Text excerpt.
★ ★ ★
12.2 The events that led
to a position where Protea and NUM are engaged in retrenchment
consultations arose from the investigations
into incidents of theft
at the Target site in March 2019, and the subsequent
consultations with NUM and the affected employees
held on
9 April 2019 in regards to the necessity to undergo the
polygraph test.
12.3 On or about
9 April 2019 the affected employees were notified of the
tests and nothing was done by NUM. Equally so,
when the employees
resolved not to undertake the test with the express acknowledgement
and concurrence of NUM on 19 April 2019,
nothing was done
to approach this Court.
12.4 The fact that only 7
out of 19 of NUM members refused to undertake the polygraph testing
speaks volumes, and the motivation
for bringing this application on
an urgent basis is blurred. Be that as it may, following their
suspension and the subsequent issuing
of section 189 notices, NUM did
nothing, and instead, voluntarily participated in that process.
★ ★ ★
Stored data.
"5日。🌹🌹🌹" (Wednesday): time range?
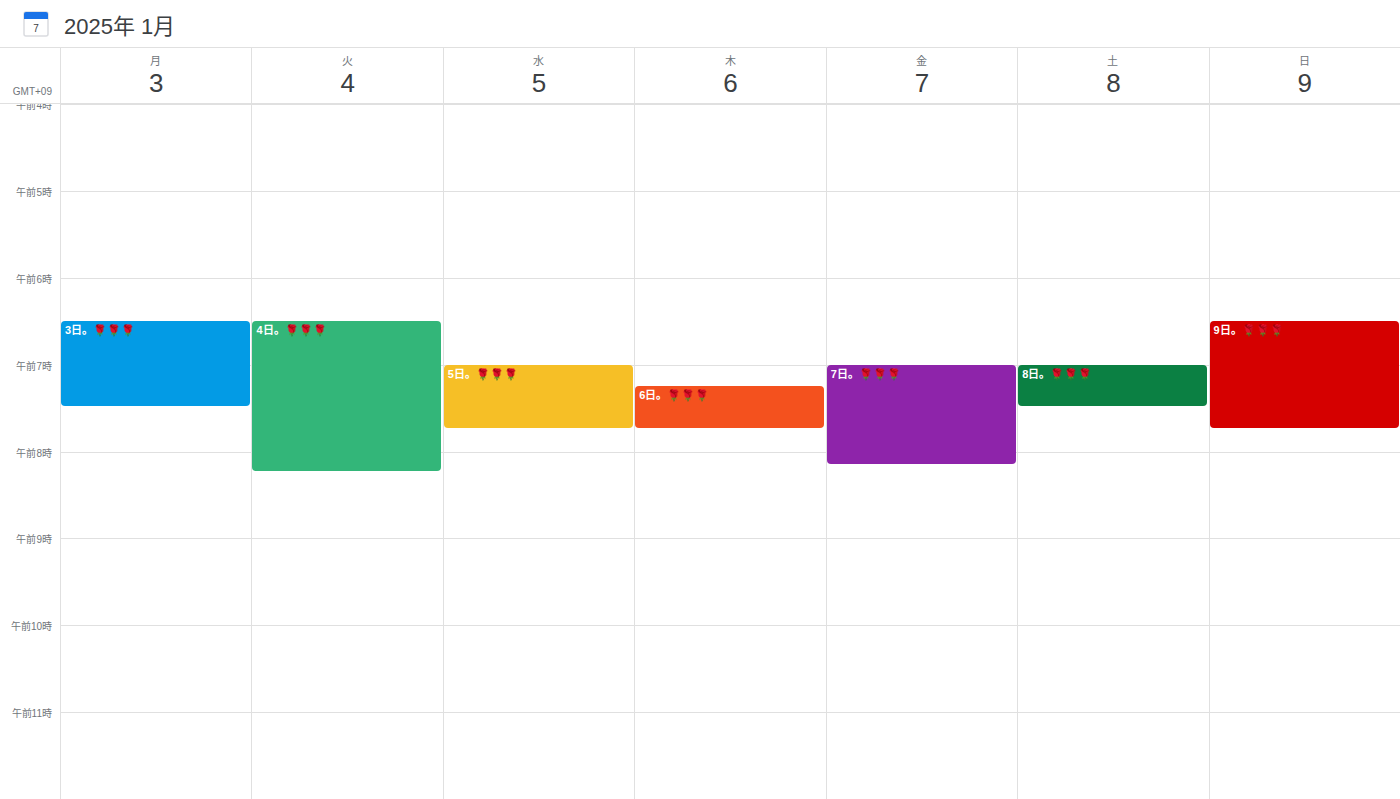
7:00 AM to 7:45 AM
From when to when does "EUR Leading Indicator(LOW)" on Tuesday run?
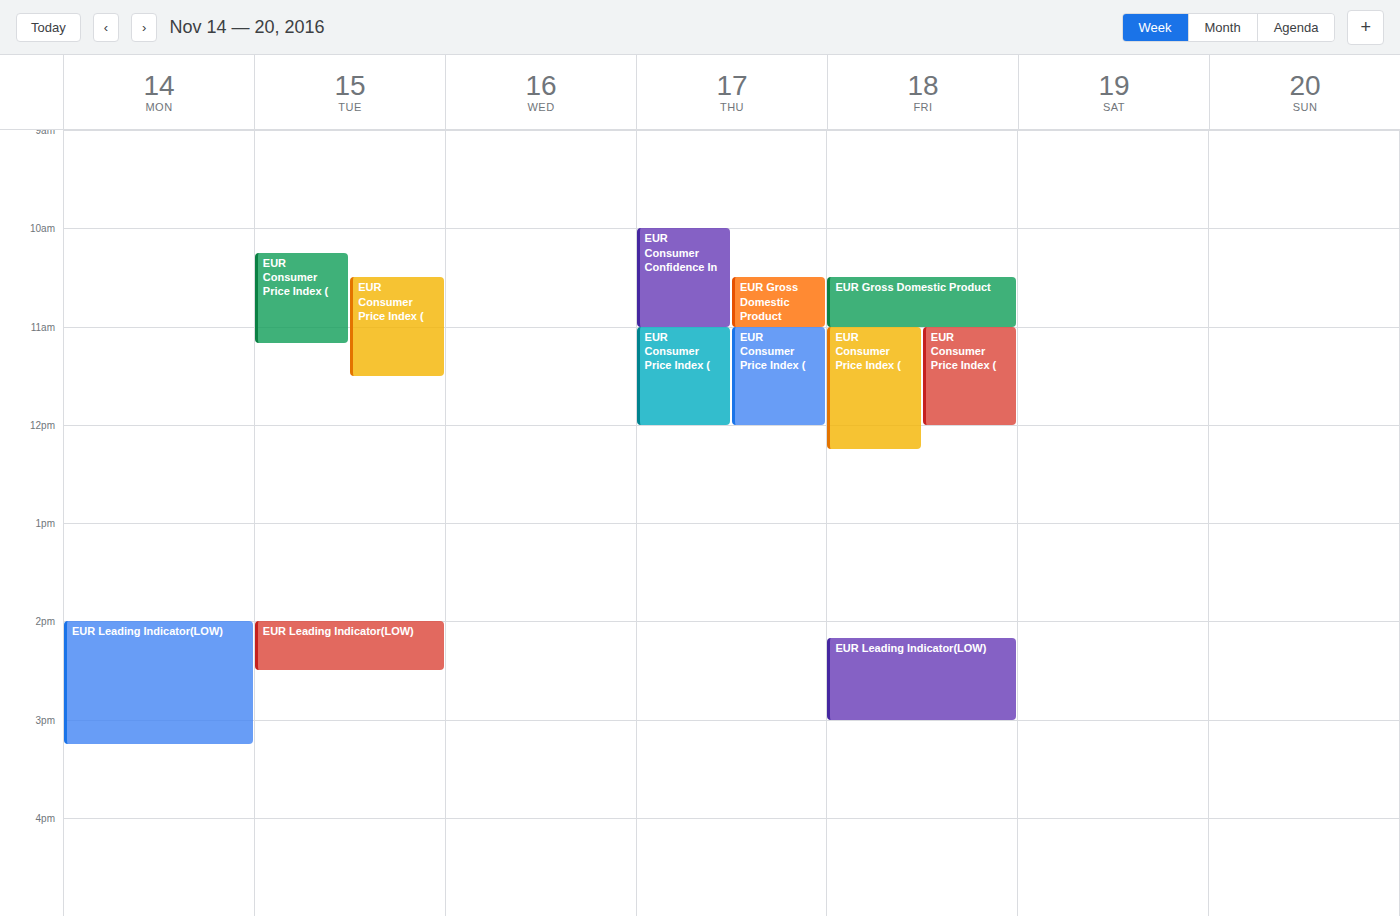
★ ★ ★
Given problem. Write the next part of the court excerpt on NUM, Protea and the polygraph tests, picking up after its final sentence.

Result for this exercise.
12.5 It was only when NUM
could not get an agreement in respect of alternative positions that
it suddenly thought of approaching
this Court.
[13]
NUM has not explained the delay between when the affected members
were notified to undertake
the test, and the date that it approached
this Court for intervention. In the light of the above, it cannot
therefore be correct
as argued on behalf of NUM that the urgency
arose on 28 May 2019 with the last meeting of
consultations. NUM was willing
to engage with Protea in the section
189 of the LRA consultations, and the urgency of the matter cannot
clearly arise on the basis
that NUM could not secure an agreement on
matters related to that process.
[14]
Furthermore, as shall be demonstrated in this judgment below, this
application appears
to be premature in that as things stand, the
individual employees remain in Protea’s employ, as no dismissal
for whatever
reason has been effected. In fact, on Protea’s
version, it has no intention of terminating the services of the
individual
employees, and that terminations can only take place when
the employees unreasonably refuse to consider alternative deployments

suggested to them.
[15]
To the extent that NUM has not established the grounds upon which
this Court should accord
the matter any urgency, it follows that the
matter ought to be struck off the roll.
[16]
Striking the matter off the roll however implies that it will find
its way back on the
ordinary roll, and it is my view that this
application ought to be disposed of on the merits.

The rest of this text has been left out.